Mohlakeng is a township west of Johannesburg in Gauteng, South Africa.

History
The township was established in 1954. The new location of Mohlakeng was established after African residents of the then old Randfontein township of Madubulaville was abolished by the apartheid regime to make way for the industrial site closer to Randfontein town.

Geography
Mohlakeng is where the large part of the Randfontein population is situated.  It lies 7 kilometres south of Randfontein, and around 38 kilometres West of Johannesburg. Mohlakeng has now grown about 15% in size in 2012 as compared to 2002.  The former Executive Mayor of The West Rand District Municipality hails from Mohlakeng.

Attractions
Mohlakeng is home to some of the most popular nightlife spots. Rooftop Junxion, a new establishment at Extension 5 is among these.

Infrastructure
The community is served with a post office, police station, Mohlakeng Medical Centre, a refurbished Ramosa Hall, an all-purpose sports stadium and a recreation centre.
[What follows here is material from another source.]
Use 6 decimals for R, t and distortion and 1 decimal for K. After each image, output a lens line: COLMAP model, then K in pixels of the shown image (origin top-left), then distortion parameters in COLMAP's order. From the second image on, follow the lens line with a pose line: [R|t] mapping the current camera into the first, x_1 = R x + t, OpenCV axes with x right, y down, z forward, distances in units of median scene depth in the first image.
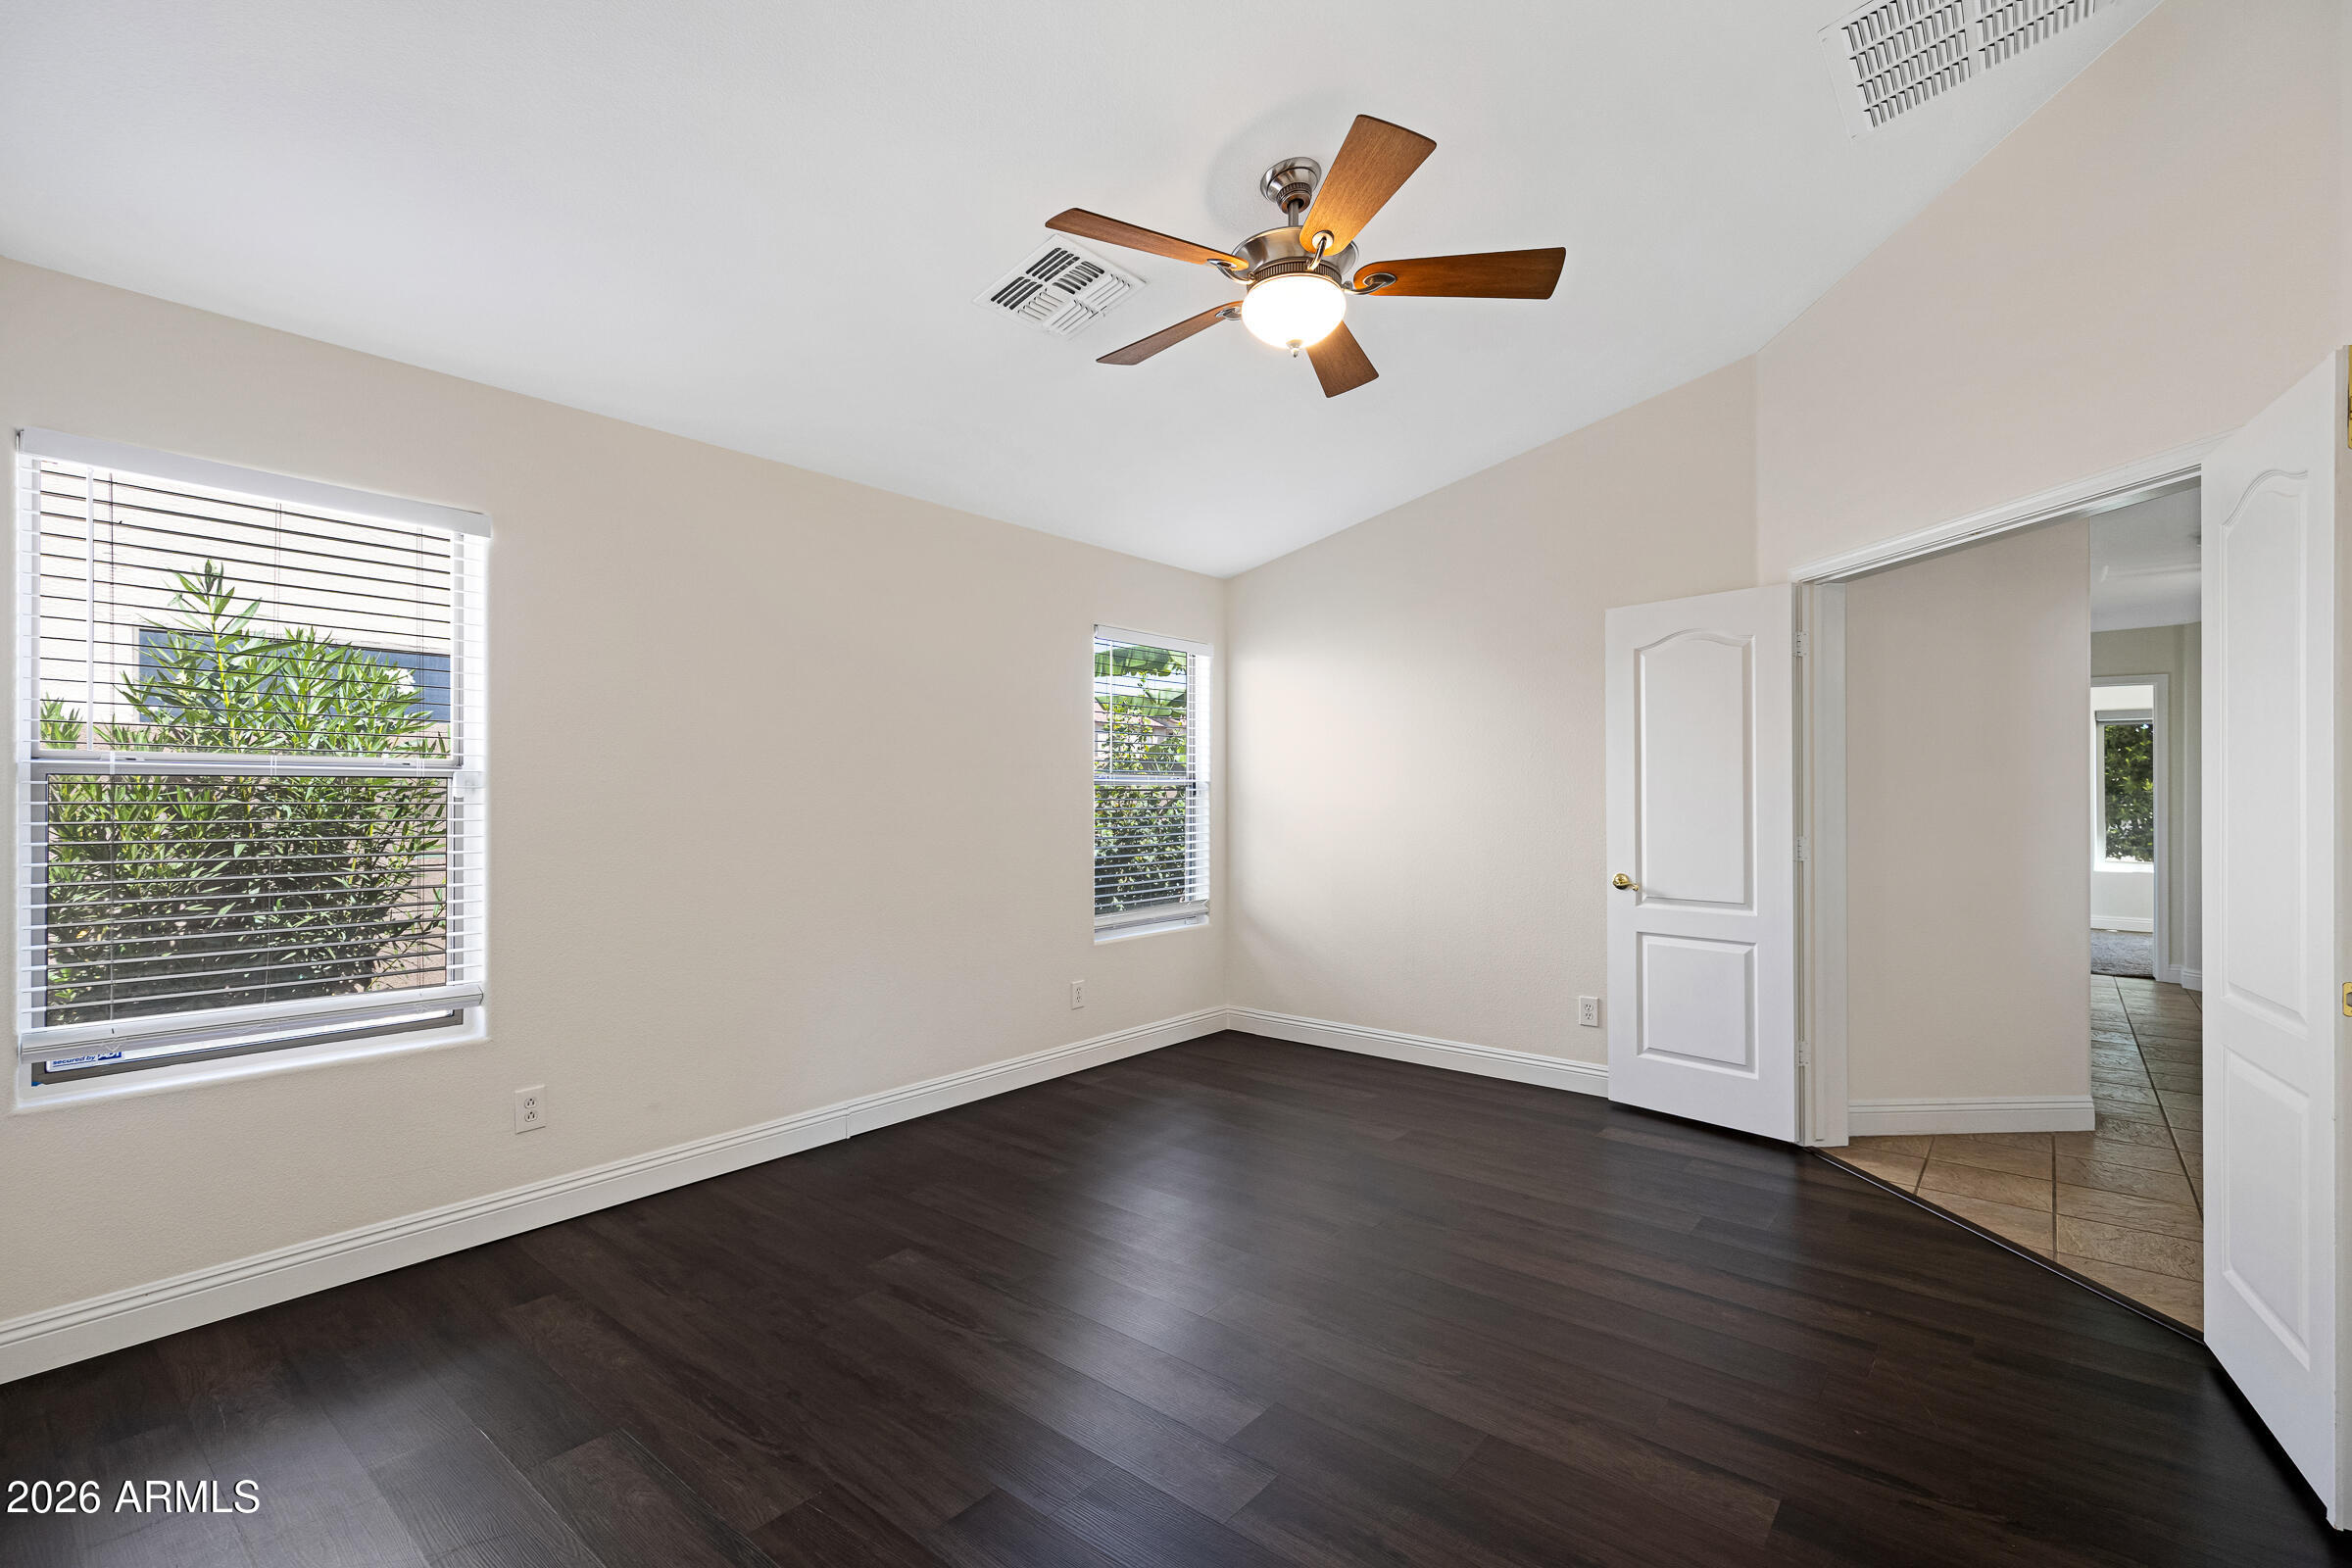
lens RADIAL K [[1050.2, 0, 1182.8], [0, 1050.2, 778.6], [0, 0, 1]] dist [0.000812, 0.000202]
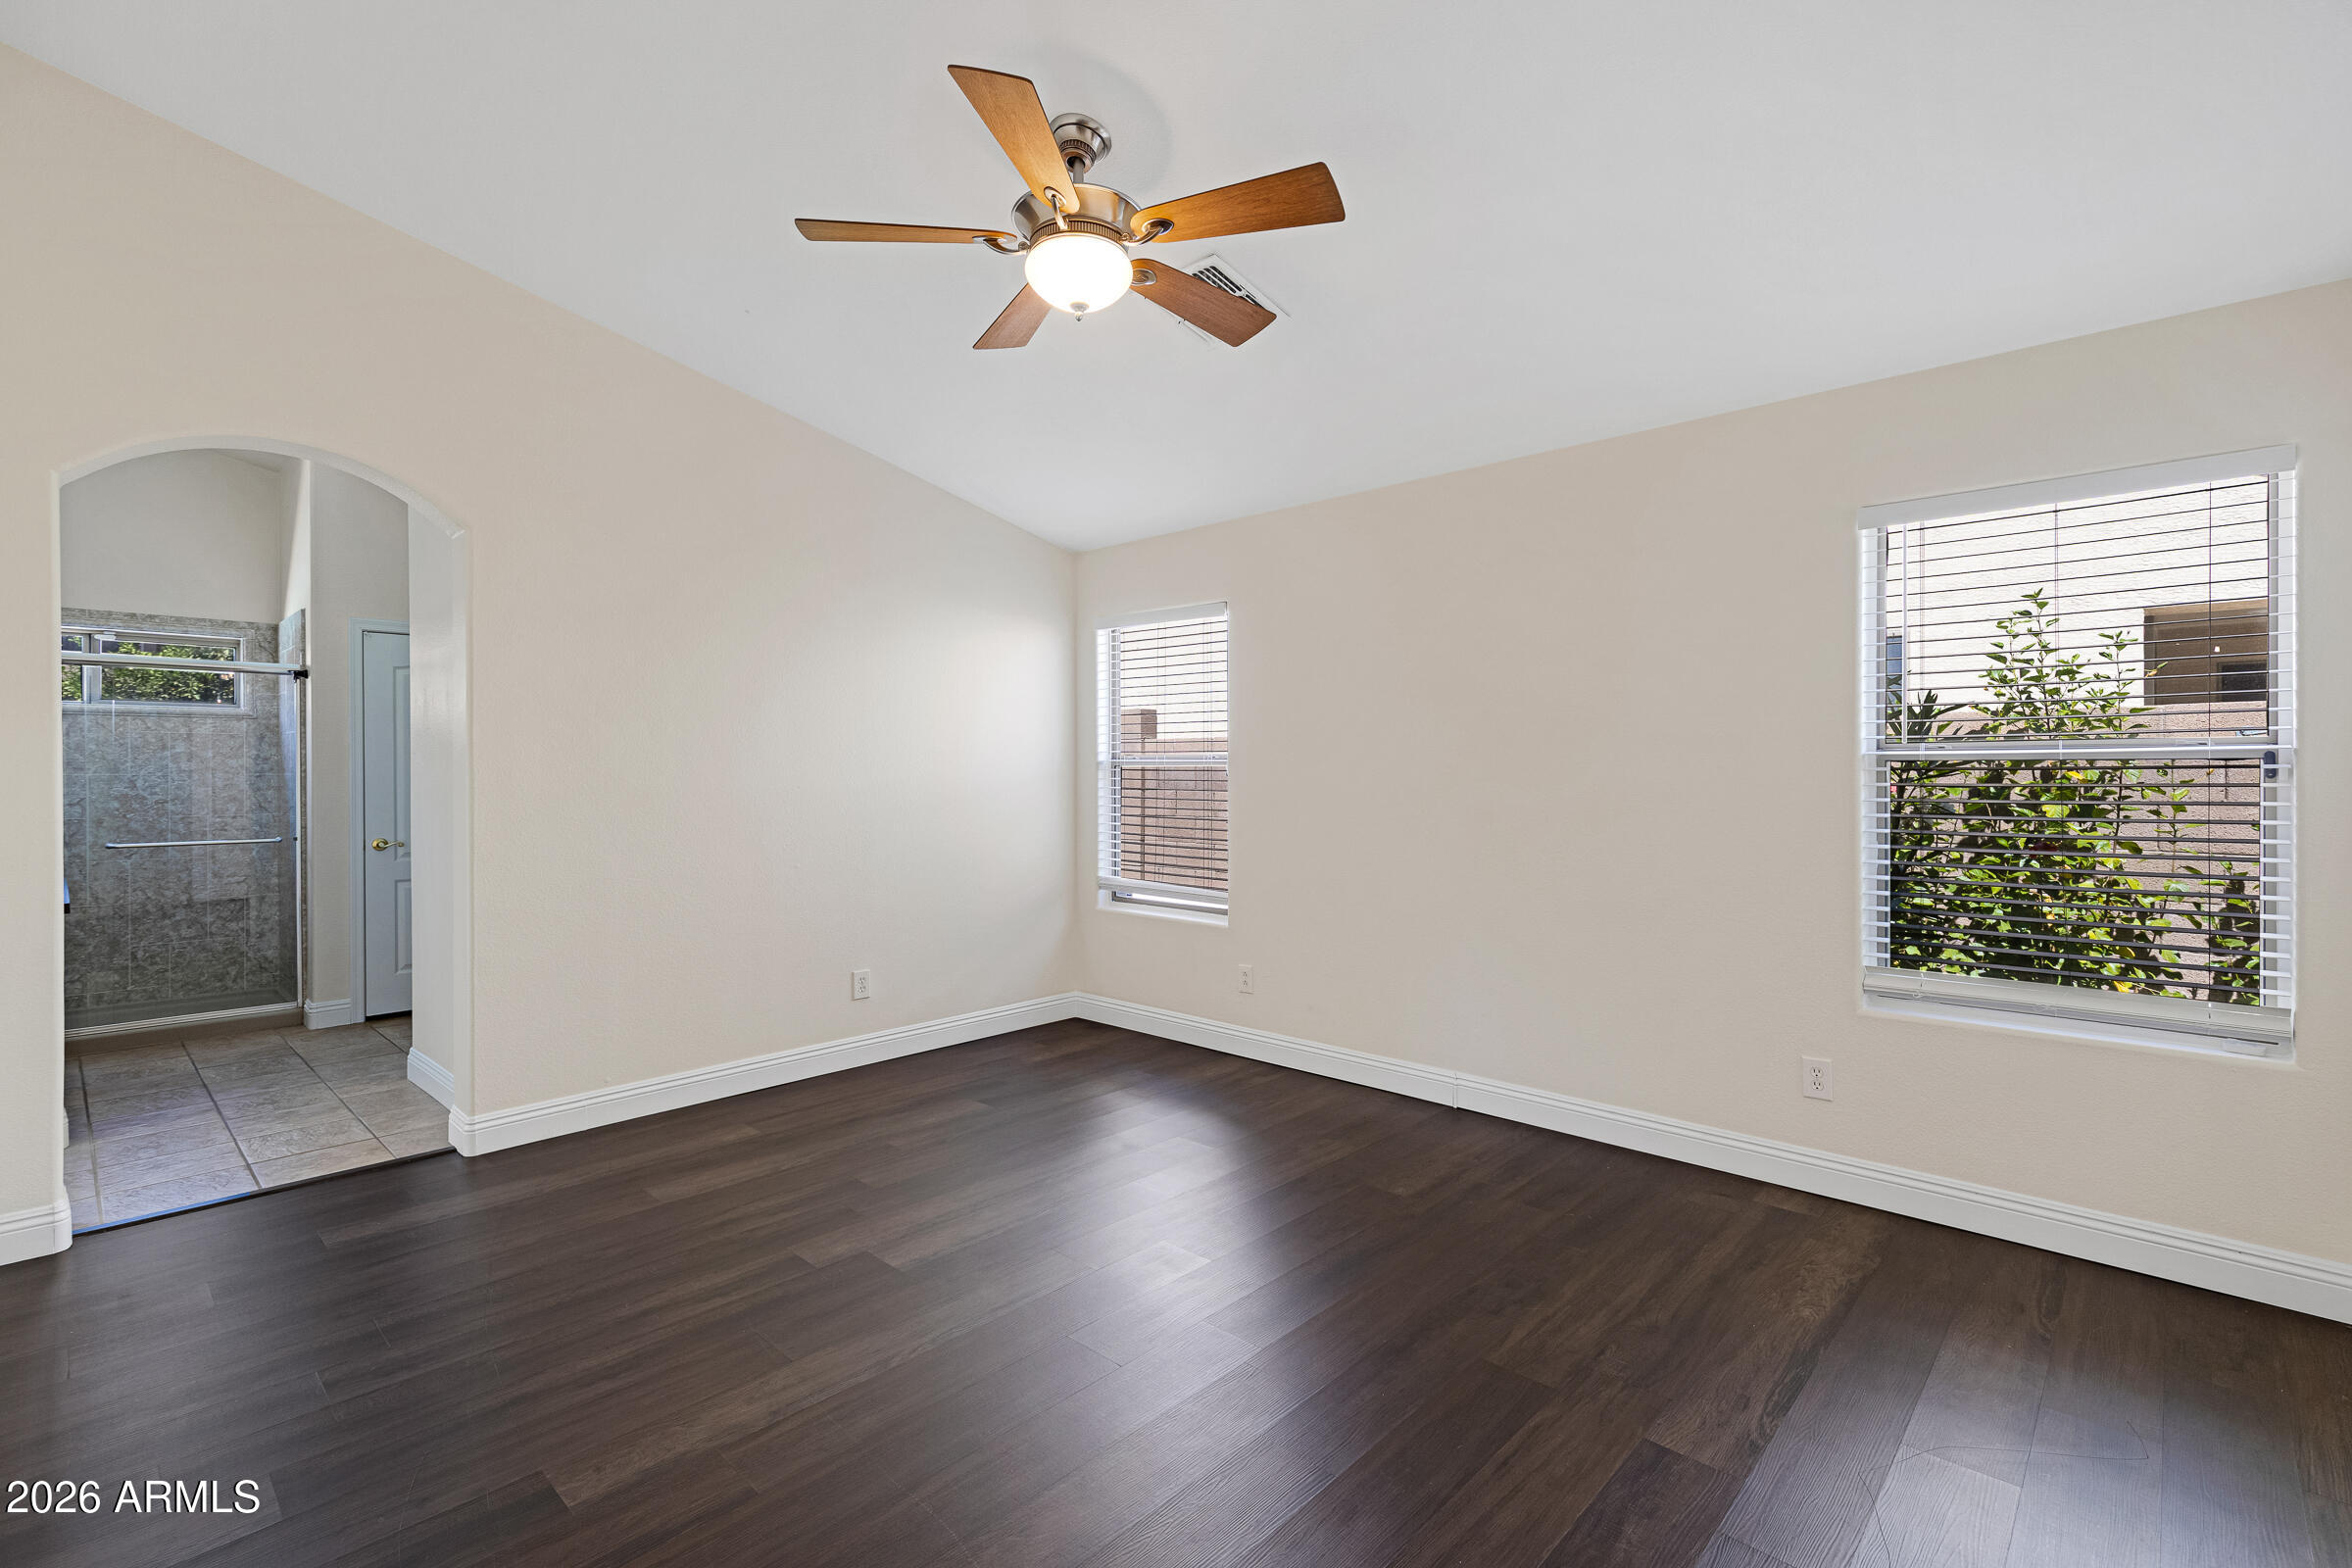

Mohlakeng is surrounded by Soweto in the east, Randfontein in the north and Westonaria in the south. Mohlakeng is accessible by the R28 Main Reef Road and the R559 Main Road.

Education
There are four high schools and eight primary schools in Mohlakeng.

Notable people
Other well-known people from Mohlakeng include: Terror Mathebula, the first African World WBA Light-Weight Boxing Champion, Oupa Manyisa, Andrew Mathiya, Donald Khuse, the late footballer Patrick Ntsoelengoe and Roger Majafa and Thembi Kgatlana and Linda Motlhalo.